| Auszug |
☆ ☆ ☆ ☆ ☆ ☆ ☆

Ein Erlebnis der Laizität

BERLIN. (hpd) Es ist inzwischen Tradition: Jedes Jahr veranstaltet der Berliner Humanistische Verband eine geförderte Bildungsreise in ein fernes Land. Im offiziellen Berliner „Stadtführer Entwicklungspolitik“ der „Senatsverwaltung für Wirtschaft, Technologie und Frauen“ wird extra darauf verwiesen. Dieses Jahr führte die Reise im hiesigen Spätherbst ins frühlingshafte Montevideo.

Uruguay ist mit Abstand das am wenigsten katholisch geprägte Land des oft als „katholischer Kontinent“ bezeichneten Lateinamerika. Eine Erhebung zur Religiosität im Jahr 2001 ergab, dass nur 54 Prozent der Befragten katholisch sind.

Das Prinzip der Trennung von Kirche und Staat ist in der Verfassung fest verankert – und dies mit einer Konsequenz, die selbst im laizistischen Frankreich undenkbar wäre. Christliche Feiertage wie Weihnachten oder Ostern existieren in den offiziellen Kalendern Uruguays nicht. Man findet dort Bezeichnungen wie „Familientag“ für den 24. Dezember oder „Semana de Turismo“ – „Reisewoche“ für die Karwoche vor Ostern. Zu den weiteren Besonderheiten gehört die fortdauernde Ausweisung des Jesuitenordens (1859), die Verstaatlichung der Friedhöfe (1861), die Einführung der verpflichtenden standesamtlichen Trauung (1885) und der staatlichen Ehescheidung (1907). Hier zeigt sich eine der Besonderheiten im Vergleich zu anderen Staaten Lateinamerikas: Uruguay hat eine ausgeprägte Laizität bis in die Gesellschaft hinein. Die katholische Kirche als Institution hat in Uruguay wenig Einfluss in der Gesellschaft. Es gibt aber evangelikale Strömungen. Quellen rechnen etwa zehn Prozent der Bevölkerung zu charismatischen und pfingstkirchlichen Christen.

☆ ☆ ☆ ☆ ☆ ☆ ☆

| Datensatz |
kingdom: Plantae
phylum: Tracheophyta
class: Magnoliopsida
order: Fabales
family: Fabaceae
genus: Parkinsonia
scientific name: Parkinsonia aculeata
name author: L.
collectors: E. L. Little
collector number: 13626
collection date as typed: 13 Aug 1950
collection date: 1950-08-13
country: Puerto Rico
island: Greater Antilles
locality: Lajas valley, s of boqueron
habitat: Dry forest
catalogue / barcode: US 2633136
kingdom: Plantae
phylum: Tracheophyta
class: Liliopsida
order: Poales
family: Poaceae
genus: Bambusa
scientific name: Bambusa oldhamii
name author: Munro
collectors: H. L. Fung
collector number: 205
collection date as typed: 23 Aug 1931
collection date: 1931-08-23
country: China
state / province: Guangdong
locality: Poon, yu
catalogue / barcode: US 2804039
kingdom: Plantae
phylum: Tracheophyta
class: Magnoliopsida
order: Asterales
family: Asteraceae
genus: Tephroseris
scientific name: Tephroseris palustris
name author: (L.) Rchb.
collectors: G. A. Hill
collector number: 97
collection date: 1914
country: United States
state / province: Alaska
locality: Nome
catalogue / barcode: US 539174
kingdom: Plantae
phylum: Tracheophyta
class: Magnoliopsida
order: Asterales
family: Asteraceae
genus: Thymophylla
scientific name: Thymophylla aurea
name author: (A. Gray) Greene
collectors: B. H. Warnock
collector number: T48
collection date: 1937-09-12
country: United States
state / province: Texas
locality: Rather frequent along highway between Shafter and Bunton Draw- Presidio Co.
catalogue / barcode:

☆ ☆ ☆ ☆ ☆ ☆ ☆

| Aufgaben |
A: Tippen Sie aus dem Auszug über Uruguay den Abschnitt von „BERLIN. (hpd) Es“ bis einschließlich „ins frühlingshafte Montevideo.“ wortgetreu ab.
B: Wie lautet der Satz „Christliche Feiertage wie Weihnachten oder Ostern existieren in den offiziellen Kalendern Uruguays nicht.“ aus dem Auszug über Uruguay auf Englisch?
Verwenden Sie ausschließlich den Auszug.

| Lösungen |
A:
BERLIN. (hpd) Es ist inzwischen Tradition: Jedes Jahr veranstaltet der Berliner Humanistische Verband eine geförderte Bildungsreise in ein fernes Land. Im offiziellen Berliner „Stadtführer Entwicklungspolitik“ der „Senatsverwaltung für Wirtschaft, Technologie und Frauen“ wird extra darauf verwiesen. Dieses Jahr führte die Reise im hiesigen Spätherbst ins frühlingshafte Montevideo.

B: Christian holidays such as Christmas or Easter do not exist in Uruguay's official calendars.